The DeLara Prediction Engine

In the book "The Girl Behind The Light" I dreamt up an idea for an other-world type of computer known as a prediction engine. This would be based on an analogue music synthesiser of which I have several at home. I've been using them since the early 1970s so I could test my idea with the real thing and it proved to work very well so I added a chapter to the book featuring it.

See a real 1960s analogue computer below and also the passage from the book which describes "The DeLara Prediction Engine".


"With his curiosity aroused, he knelt down and peered underneath, hoping to find a dropped key but expecting to find nothing but the floor. It was dusty and dark but he could just make out a shape right at the back near the skirting board.
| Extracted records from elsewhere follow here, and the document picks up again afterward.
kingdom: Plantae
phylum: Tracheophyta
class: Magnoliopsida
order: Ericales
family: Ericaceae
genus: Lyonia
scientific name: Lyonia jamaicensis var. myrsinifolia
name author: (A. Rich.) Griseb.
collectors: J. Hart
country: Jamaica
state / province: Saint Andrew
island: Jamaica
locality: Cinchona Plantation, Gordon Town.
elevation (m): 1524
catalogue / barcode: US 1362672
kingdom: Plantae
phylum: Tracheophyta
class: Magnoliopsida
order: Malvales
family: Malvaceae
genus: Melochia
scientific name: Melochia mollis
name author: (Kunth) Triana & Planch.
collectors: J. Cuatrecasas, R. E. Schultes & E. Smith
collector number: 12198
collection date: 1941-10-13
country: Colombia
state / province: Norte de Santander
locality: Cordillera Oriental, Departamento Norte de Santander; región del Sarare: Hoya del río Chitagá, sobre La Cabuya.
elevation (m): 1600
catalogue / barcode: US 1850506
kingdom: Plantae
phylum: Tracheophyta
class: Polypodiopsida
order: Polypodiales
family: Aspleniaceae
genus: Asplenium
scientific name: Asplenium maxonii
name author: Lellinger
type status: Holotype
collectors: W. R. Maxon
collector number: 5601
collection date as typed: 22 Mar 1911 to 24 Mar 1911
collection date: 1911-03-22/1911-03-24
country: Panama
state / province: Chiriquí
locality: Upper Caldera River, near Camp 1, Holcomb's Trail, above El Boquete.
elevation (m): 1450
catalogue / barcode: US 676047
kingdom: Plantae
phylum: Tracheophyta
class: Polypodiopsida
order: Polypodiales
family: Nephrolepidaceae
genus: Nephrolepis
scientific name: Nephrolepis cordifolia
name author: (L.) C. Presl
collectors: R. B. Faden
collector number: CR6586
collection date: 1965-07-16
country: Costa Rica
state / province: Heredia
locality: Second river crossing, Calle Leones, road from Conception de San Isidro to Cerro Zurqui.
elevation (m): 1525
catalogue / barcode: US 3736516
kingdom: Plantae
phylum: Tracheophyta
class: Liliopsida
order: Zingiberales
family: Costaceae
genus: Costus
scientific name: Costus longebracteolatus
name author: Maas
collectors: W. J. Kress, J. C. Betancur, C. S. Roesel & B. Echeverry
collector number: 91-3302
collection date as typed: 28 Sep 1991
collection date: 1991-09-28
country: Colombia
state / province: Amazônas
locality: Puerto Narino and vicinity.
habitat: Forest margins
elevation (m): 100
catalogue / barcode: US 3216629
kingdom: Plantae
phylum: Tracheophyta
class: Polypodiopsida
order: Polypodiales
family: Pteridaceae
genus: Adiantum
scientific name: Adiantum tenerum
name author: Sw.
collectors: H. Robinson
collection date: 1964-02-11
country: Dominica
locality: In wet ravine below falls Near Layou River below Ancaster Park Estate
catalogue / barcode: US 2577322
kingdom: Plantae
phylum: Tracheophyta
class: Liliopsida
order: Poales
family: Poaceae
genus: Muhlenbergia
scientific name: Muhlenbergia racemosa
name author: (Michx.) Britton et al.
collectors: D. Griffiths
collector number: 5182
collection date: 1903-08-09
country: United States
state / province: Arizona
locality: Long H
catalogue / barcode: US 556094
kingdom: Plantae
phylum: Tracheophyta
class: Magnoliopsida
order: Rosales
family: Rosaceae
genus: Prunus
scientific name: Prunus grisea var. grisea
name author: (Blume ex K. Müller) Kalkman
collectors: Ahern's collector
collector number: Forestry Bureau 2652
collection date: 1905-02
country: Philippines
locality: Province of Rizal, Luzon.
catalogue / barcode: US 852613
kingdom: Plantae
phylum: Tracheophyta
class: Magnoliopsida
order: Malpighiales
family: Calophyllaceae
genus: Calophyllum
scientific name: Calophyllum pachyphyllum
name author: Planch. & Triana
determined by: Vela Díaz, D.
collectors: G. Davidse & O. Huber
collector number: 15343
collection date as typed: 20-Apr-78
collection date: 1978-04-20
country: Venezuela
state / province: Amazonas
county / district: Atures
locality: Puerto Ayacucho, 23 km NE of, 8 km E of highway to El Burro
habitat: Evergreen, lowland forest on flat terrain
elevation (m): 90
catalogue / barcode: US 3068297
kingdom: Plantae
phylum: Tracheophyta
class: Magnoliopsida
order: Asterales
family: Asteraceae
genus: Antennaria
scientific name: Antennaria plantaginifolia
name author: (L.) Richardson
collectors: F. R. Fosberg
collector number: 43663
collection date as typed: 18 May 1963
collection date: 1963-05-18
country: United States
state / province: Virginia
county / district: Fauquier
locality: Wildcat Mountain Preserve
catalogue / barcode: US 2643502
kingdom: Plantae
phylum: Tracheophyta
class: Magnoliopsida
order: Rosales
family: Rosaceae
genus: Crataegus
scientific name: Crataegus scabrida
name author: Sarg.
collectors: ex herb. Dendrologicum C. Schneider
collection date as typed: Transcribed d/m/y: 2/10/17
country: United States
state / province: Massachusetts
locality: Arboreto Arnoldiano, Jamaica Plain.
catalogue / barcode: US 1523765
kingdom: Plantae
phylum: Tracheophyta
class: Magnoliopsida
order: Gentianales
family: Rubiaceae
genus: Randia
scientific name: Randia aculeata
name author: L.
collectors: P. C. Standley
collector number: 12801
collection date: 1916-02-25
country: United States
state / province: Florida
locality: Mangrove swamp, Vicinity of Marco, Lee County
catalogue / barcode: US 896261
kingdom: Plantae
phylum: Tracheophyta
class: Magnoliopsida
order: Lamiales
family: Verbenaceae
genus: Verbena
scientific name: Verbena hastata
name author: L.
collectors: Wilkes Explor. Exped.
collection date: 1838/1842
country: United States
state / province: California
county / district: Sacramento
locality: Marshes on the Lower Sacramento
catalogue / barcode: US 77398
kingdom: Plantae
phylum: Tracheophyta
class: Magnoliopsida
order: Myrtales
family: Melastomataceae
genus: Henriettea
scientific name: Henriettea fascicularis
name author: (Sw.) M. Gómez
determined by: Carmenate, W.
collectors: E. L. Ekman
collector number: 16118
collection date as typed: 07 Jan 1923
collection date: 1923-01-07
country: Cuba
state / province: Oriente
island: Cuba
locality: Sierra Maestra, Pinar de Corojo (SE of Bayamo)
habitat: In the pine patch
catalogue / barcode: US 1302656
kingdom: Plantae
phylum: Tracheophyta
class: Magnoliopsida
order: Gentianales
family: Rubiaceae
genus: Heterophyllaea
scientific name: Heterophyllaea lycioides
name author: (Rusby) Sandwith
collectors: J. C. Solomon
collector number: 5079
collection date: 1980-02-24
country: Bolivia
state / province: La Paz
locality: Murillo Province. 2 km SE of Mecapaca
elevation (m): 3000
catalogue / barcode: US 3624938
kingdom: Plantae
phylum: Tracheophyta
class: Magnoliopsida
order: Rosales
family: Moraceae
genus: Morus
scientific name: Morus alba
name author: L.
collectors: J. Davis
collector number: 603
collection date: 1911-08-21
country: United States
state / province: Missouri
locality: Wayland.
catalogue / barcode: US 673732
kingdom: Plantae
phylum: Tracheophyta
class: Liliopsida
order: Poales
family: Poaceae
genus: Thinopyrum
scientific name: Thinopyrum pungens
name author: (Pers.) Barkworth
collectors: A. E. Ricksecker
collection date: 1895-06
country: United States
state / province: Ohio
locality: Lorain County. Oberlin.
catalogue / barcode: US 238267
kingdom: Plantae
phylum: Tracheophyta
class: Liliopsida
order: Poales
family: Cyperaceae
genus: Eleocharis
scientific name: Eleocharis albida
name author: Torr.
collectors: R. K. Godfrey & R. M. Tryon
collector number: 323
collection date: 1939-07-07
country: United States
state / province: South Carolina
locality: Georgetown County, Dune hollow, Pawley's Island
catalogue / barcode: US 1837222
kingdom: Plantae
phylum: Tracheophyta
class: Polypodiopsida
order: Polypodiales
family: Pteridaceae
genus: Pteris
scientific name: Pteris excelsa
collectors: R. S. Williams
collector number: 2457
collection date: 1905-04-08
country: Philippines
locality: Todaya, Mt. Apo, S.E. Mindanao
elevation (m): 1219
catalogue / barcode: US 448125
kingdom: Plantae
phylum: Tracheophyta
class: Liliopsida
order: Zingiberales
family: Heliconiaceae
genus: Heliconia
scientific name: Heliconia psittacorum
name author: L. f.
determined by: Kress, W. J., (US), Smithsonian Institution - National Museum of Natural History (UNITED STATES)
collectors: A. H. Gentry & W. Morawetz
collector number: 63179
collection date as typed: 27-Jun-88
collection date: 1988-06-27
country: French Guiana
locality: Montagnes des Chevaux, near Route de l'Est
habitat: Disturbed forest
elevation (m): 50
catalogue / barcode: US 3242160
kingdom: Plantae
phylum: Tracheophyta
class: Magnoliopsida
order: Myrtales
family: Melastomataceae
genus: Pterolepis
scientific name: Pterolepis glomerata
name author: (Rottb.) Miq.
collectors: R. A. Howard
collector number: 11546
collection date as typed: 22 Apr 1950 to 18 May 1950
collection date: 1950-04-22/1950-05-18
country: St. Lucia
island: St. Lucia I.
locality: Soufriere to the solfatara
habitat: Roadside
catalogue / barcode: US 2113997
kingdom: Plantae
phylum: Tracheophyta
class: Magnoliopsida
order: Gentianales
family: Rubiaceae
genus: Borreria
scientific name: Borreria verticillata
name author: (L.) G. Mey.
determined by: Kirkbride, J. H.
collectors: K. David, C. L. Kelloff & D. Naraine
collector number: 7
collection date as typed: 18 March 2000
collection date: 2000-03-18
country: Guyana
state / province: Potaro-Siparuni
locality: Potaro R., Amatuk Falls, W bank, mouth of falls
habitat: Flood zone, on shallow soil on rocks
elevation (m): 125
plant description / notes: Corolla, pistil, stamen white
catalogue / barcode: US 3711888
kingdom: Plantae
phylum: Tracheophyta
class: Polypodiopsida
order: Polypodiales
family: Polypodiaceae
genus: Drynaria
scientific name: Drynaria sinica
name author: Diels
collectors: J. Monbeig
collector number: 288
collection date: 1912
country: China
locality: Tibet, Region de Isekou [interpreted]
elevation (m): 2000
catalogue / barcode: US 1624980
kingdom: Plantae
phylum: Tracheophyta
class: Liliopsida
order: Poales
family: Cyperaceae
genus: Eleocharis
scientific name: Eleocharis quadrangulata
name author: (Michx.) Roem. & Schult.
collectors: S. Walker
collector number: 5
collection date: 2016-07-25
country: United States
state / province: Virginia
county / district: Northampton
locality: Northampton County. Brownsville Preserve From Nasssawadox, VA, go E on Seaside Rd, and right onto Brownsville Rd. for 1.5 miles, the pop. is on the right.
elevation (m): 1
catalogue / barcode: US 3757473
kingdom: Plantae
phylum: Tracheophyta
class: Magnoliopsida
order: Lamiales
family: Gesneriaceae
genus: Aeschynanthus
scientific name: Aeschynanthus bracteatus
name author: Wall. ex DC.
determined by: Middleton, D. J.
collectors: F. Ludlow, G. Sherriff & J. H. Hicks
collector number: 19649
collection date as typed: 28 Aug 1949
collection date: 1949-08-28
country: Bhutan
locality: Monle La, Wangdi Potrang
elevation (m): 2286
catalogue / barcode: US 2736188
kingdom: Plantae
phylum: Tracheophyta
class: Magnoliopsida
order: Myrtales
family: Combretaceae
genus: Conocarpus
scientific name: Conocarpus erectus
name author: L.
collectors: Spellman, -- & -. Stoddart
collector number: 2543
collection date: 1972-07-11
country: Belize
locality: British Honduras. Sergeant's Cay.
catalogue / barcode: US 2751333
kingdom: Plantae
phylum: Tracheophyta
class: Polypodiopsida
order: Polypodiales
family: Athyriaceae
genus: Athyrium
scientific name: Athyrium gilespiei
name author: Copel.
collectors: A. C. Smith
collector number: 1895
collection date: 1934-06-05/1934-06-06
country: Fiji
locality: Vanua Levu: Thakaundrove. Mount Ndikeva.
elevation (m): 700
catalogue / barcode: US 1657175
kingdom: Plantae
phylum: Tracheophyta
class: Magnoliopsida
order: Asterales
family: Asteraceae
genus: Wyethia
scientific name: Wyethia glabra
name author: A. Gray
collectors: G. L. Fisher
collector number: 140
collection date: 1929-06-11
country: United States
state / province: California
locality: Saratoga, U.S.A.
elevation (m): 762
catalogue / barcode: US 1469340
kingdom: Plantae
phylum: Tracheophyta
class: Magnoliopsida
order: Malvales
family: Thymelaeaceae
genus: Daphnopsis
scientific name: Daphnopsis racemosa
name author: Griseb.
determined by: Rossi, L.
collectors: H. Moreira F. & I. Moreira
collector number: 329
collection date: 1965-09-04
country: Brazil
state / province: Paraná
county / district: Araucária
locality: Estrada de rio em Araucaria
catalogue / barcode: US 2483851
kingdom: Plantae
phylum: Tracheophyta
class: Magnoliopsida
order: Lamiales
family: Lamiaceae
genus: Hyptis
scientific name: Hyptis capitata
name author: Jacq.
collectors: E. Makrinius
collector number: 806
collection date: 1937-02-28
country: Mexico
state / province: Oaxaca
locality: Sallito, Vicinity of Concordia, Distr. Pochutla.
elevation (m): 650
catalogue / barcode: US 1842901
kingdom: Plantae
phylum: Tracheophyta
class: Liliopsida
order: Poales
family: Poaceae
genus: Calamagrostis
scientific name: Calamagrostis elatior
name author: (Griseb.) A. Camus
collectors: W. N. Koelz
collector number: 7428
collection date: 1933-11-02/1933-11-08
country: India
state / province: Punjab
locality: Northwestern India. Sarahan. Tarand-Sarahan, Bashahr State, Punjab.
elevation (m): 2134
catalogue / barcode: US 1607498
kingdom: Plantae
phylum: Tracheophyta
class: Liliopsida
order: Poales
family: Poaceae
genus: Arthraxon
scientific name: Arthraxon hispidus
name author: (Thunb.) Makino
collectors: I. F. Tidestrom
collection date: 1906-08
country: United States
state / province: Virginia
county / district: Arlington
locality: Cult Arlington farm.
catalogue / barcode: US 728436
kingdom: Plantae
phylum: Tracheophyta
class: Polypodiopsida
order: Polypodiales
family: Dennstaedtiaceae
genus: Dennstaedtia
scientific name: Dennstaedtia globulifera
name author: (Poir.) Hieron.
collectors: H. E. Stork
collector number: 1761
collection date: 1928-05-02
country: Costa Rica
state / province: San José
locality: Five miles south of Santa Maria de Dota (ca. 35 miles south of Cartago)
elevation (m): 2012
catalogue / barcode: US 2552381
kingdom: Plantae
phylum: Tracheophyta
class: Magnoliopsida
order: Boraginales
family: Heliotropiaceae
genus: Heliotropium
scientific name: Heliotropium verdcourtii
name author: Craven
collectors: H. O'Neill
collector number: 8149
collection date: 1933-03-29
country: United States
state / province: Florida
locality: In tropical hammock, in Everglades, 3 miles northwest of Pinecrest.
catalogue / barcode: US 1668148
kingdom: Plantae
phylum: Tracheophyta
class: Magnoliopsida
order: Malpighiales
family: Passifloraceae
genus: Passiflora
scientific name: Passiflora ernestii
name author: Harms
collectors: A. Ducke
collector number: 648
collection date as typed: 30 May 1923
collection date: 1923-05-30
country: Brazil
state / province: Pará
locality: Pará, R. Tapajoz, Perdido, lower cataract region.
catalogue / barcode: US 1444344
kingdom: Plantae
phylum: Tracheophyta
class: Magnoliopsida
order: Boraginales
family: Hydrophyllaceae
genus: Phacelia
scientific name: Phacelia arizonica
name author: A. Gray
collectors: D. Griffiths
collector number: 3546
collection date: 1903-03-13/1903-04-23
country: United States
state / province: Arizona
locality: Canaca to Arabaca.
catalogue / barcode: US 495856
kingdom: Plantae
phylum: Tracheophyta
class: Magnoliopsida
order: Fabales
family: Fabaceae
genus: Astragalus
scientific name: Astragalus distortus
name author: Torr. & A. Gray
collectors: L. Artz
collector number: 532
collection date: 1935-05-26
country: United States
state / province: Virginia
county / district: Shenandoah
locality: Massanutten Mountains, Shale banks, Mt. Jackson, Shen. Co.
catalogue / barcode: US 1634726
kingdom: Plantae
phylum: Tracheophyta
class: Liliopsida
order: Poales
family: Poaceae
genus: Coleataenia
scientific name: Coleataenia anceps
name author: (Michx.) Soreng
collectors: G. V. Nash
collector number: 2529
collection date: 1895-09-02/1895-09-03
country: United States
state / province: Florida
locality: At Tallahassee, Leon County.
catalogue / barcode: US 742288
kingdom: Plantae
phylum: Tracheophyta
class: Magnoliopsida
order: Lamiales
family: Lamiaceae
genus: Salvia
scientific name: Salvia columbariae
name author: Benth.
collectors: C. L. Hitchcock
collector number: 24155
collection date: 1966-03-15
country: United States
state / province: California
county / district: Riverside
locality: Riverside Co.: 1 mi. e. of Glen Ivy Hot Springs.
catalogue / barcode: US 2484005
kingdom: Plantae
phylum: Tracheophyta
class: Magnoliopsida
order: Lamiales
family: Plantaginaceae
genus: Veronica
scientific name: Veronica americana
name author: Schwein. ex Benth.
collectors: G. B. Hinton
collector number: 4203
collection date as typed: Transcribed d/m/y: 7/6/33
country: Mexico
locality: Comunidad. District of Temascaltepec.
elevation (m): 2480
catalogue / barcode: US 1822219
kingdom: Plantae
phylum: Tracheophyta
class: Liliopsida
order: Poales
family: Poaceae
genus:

He worked his hand underneath until he could feel it and carefully pulled it towards him. It was a heavy duty electrical plug with a fat, woven cable attached. It wasn’t like the funny little plugs on the vacuum cleaner and some of the lamps, they were all marked “40 Voltaire”. This plug handled much more power. -

- Above him there was a clunk, followed by a low-level electrical hum as the doors of the cabinet slowly swung open, revealing a mass of knobs and switches behind a sprawling mess of cables.

After dusting himself down, James stared in amazement at the sight before him. The inside of the wooden cabinet held several rows of black metal panels. Tiny lights were flashing on them, some at random, some in sequence. A plaque inside the door pronounced the machine to be a "Predictione engine".

He looked more carefully at the machine before him and recognised layout as being similar to the early Moog modular music synthesiser like the one he’d found on top of the piano in The Grange.

This was a field he understood and he examined everything once more in detail to verify that he was right. He found a switch marked “Chart” which, when flicked on, caused a loud clunk from a side table across the room as the top of it jumped and shook the ornaments. He cleared it and lifted the top to reveal a loaded roll of graph paper and several graph pens poised at the ready. The roll of graph paper was yellow with age but still serviceable and was marked out in voltages from minus, to plus twelve “Voltaire”.

One more look through the note book convinced him that he had found a kind of analogue computer where, instead of binary data, it used voltages to generate answers to anything the operator could dream up. The rows of modules in the cabinet generated or modified these voltages which could be used to represent elements of the problem being addressed such as time of day, temperature and many more subtle additions. The results were marked out by the pen on the graph paper.

Judging by the detail of the last settings in the book, Daniel DeLara had obviously been planning to run the machine for something important. James adjusted the initial settings for temperature, humidity and as many other factors as he could find, to those of the current day and time, checking carefully that they were as accurate as possible before attempting to run the machine. A small button on the sequencer shone red. He pressed it and a long row of tiny lamps started to chase from left to right, along the front panel. The dried out pens started to scratch away at the graph paper and James quickly pressed the stop button."